We seldom went to Glenwood, but we would go to Basalt once a week to pick up the mail and drop off eggs at Hubbard’s grocery. They would give us credit for the eggs, and we would buy flour and sugar. That’s how we survived along with a lot of other Italian families.
A few years ago, I made a list of all the Italian families that came to the Roaring Fork Valley from Italy’s Aosta Valley. I started in Woody Creek and worked my way down the valley listing all of the families from Aosta. I counted 85 families that had ranches or worked on ranches.
Gallacher: How was it that so many Aostans came here?
Grange: I think it was mainly word-of-mouth. A lot of them spent time in New York or Chicago, but they eventually made their way west to this valley.
Gallacher: When did you realize that ranching wasn’t for you?
Grange: I decided pretty early on that I wasn’t going to be a farmer. So I asked my parents if I could go to college after high school, and they encouraged me. I was the first of my generation to go, my brother and my cousins had all decided to stay in ranching.
Before I graduated from high school I volunteered for the Army’s officer training school, but I flunked my physical because of a heart murmur. So I went to Western State for four years and then on to graduate school at Colorado University.
It was during college that I met the love of my life, Lorraine Zelnick. She grew up in Aspen and was the youngest of nine kids. Her father was a retired Aspen silver miner, so she lived just up the road. I got a chance to take a summer job in Glenwood in 1950 with Holy Cross Electric Association, so I left college.
The job only paid $1.15 an hour, but I needed the money, and it gave me an excuse to be near Lorraine because I was falling in love. My temporary job at Holy Cross grew into a permanent one, and Lorraine and I were married in 1951. We had a very good life together raising our five wonderful kids. We almost made it to our 60th wedding anniversary, but Lorraine passed away in 2011.
When I look back it feels like a great evolvement, I think I was fortunate to have grown up in those years. Because I don’t think my children and grandchildren can appreciate what life was like back then when there were no conveniences.
We didn’t have electricity on my folk’s ranch until 1949. My mother didn’t have a refrigerator or a deep freeze until then. In those early days, they had to work so hard raising and storing their food.

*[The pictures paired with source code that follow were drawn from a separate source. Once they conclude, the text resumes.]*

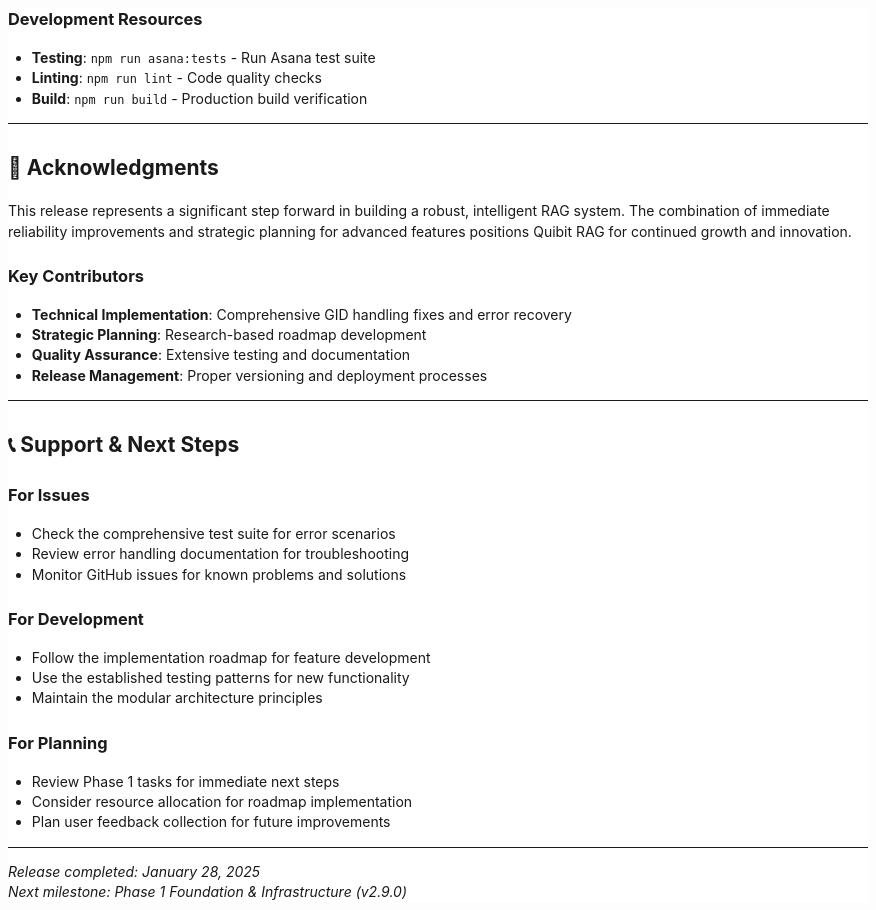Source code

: ### **Development Resources**
- **Testing**: `npm run asana:tests` - Run Asana test suite
- **Linting**: `npm run lint` - Code quality checks
- **Build**: `npm run build` - Production build verification

---

## 🎉 **Acknowledgments**

This release represents a significant step forward in building a robust, intelligent RAG system. The combination of immediate reliability improvements and strategic planning for advanced features positions Quibit RAG for continued growth and innovation.

### **Key Contributors**
- **Technical Implementation**: Comprehensive GID handling fixes and error recovery
- **Strategic Planning**: Research-based roadmap development
- **Quality Assurance**: Extensive testing and documentation
- **Release Management**: Proper versioning and deployment processes

---

## 📞 **Support & Next Steps**

### **For Issues**
- Check the comprehensive test suite for error scenarios
- Review error handling documentation for troubleshooting
- Monitor GitHub issues for known problems and solutions

### **For Development**
- Follow the implementation roadmap for feature development
- Use the established testing patterns for new functionality
- Maintain the modular architecture principles

### **For Planning**
- Review Phase 1 tasks for immediate next steps
- Consider resource allocation for roadmap implementation
- Plan user feedback collection for future improvements

---

*Release completed: January 28, 2025*  
*Next milestone: Phase 1 Foundation & Infrastructure (v2.9.0)*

Gallacher: I think it is interesting that you spent your career at Holy Cross Electric bringing electricity to rural Colorado and making life easier and more comfortable for people like your parents and grandparents.
Grange: That is one of my favorite accomplishments. When I went to work at Holy Cross in 1950 there were seven employees serving 700 customers in Eagle, Gypsum and the Roaring Fork Valley.
Today there are 125 employees serving nearly 60,000 people.